Institute of Cold and Arid Regions Environmental and Engineering, Chinese Academy of Sciences, China

Achim Braeuning

Institute for Geography, University of Stuttgart, Stuttgart, Germany

Kathleen R. Johnson

Department of Earth and Planetary Science, University of California, Berkeley, CA, USA

Shi Yafeng

Institute of Geography and Limnology, Chinese Academy of Sciences, Nanjing, 210008, China

Three alternate China-wide temperature composites covering the last 2000 years were established by combining multiple paleoclimate proxy records obtained from ice cores, tree rings, lake sediments and historical documents. Five periods of temperature variation can be identified: a warm stage in AD 0–240, a cold interval between AD 240 and 800, a return to warm conditions from AD 800–1400, including the Medieval Warm Period between AD 800–1100, the cool Little Ice Age period between 1400–1920, and the present warm stage since 1920. Regional temperature variation is found during AD 800–1100, when warm conditions occurred in Eastern China and in the northeastern Tibetan Plateau and in AD 1150–1380, when the southern Tibetan Plateau experienced a warm interval.
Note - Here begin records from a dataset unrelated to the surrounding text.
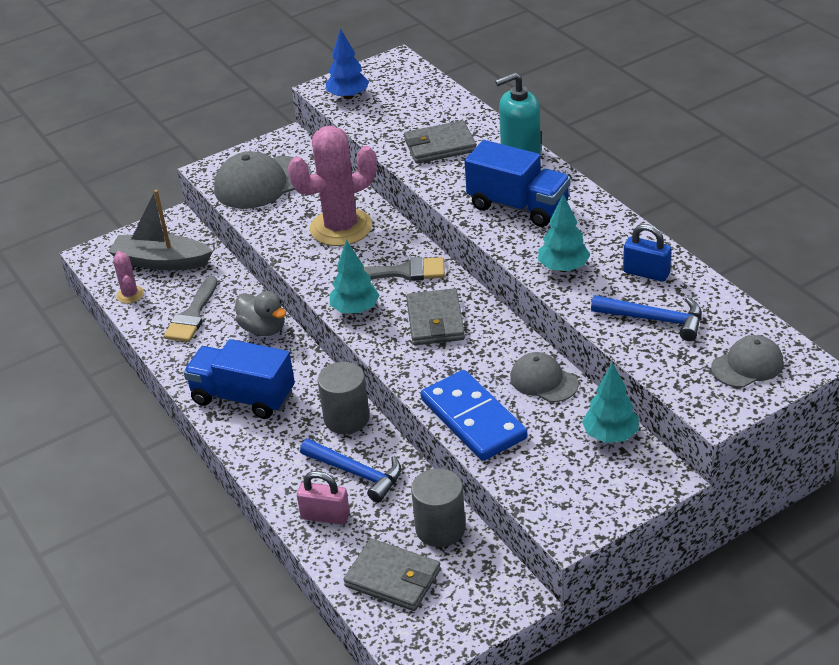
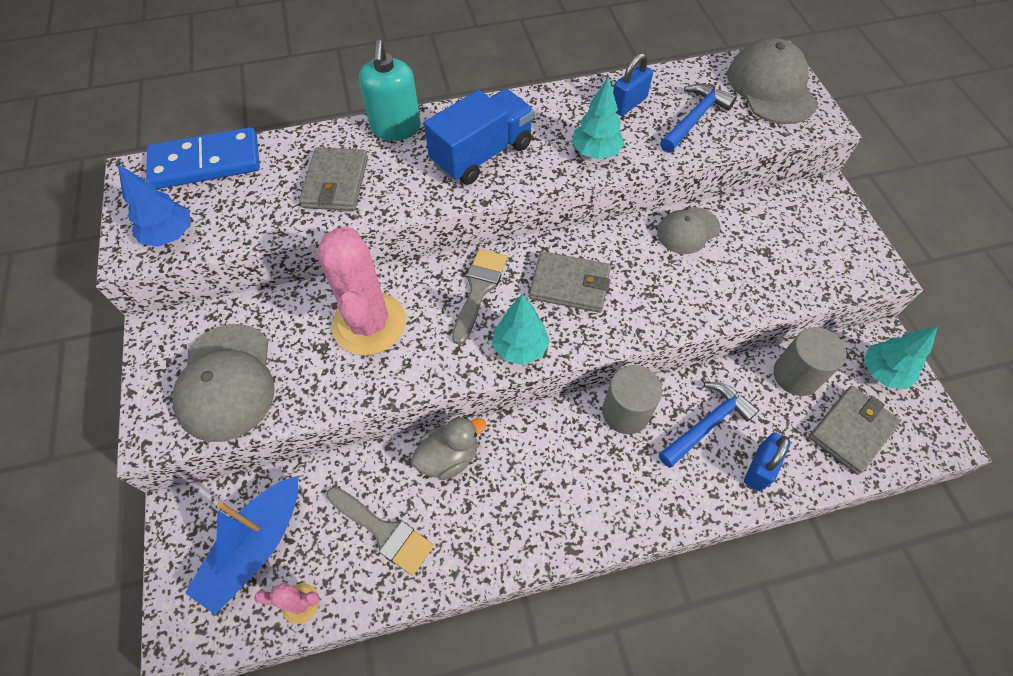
camera: 75 degrees left, 20 degrees up
grey boat [109,190,213,270] -> blue boat [185,476,298,615]
blue truck [184,339,295,419] -> none
pink padlock [297,471,350,525] -> blue padlock [744,433,791,491]
blue domino [421,370,527,461] -> blue domino moved to [146,127,260,190]
turquoise tree [582,363,639,443] -> turquoise tree moved to [864,326,938,389]
grey cap [711,335,784,388] -> grey cap [727,38,818,124], size x1.67

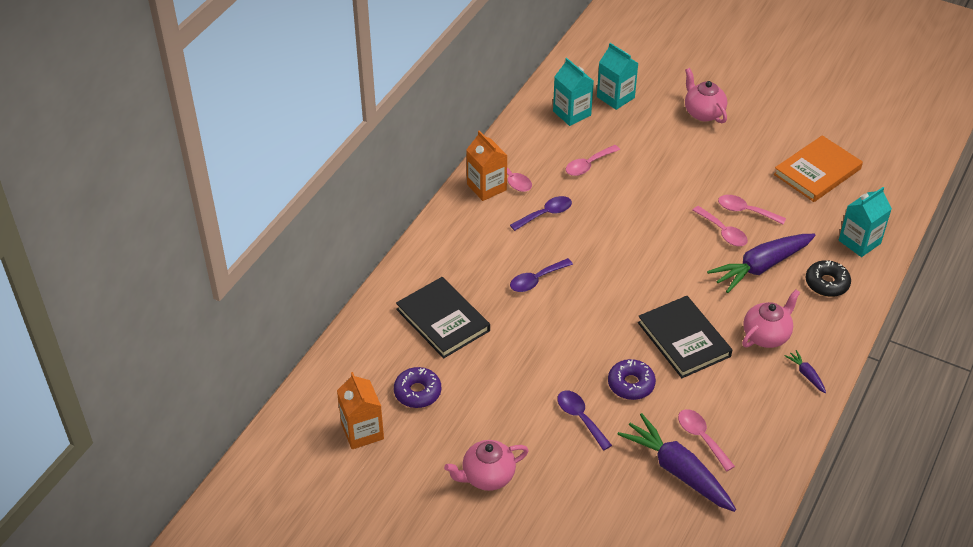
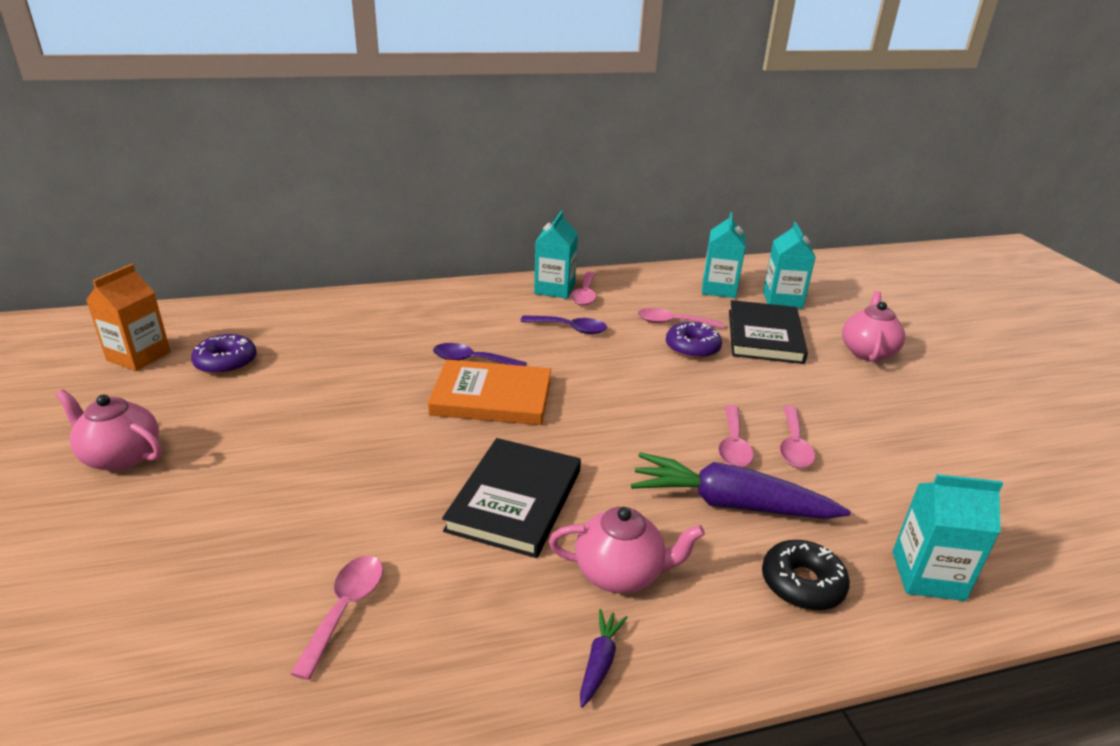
camera: 45 degrees right, 15 degrees down
black book [396,277,490,358] -> black book moved to [729,300,808,364]
orange carton [466,131,508,201] -> turquoise carton [534,211,578,299]
purple spoon [557,391,612,451] -> none
purple donut [608,359,656,400] -> purple donut moved to [666,322,722,359]
purple carrot [617,413,736,512] -> none
pink spoon [718,195,786,224] -> pink spoon turned 150 degrees counterclockwise [780,406,815,468]
orange book [774,135,863,202] -> orange book moved to [428,359,551,425]

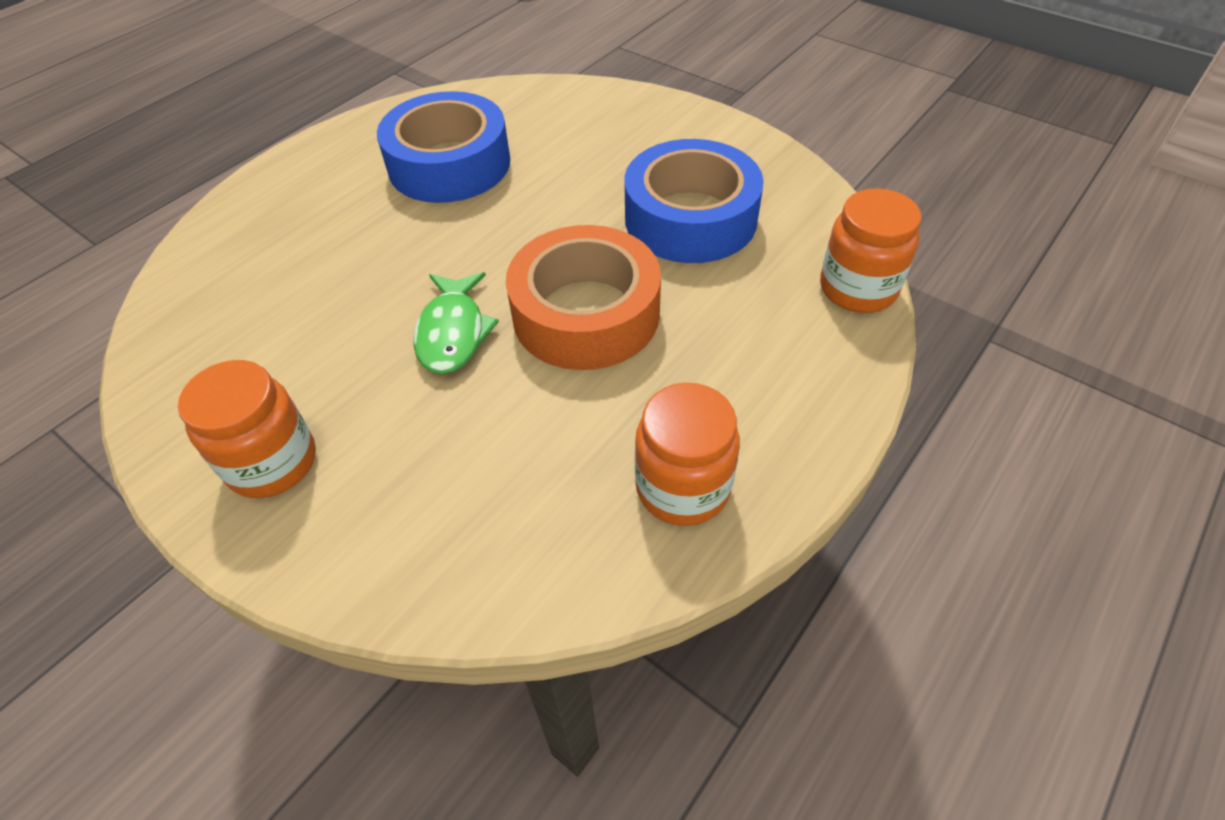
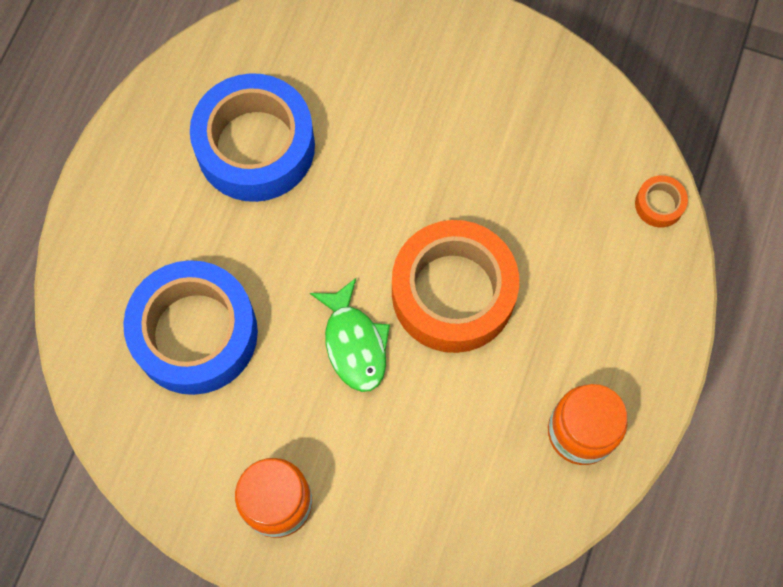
camera: 20 degrees left, 20 degrees up
blue tape [624,139,764,263] -> blue tape moved to [123,260,258,395]
orange jar [820,188,921,313] -> orange tape [635,175,688,227]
In contrast, evidence for cool conditions during the LIA is more consistent among the proxy records. The temperature reconstructions for China and the Northern Hemisphere show good agreement over the past millennium.

Published 11 May 2002.

Citation: Yang, B., A. Braeuning, K. R. Johnson, and S. Yafeng (2002), General characteristics of temperature variation in China during the last two millennia, Geophys. Res. Lett., 29(9), 1324, doi:10.1029/2001GL014485.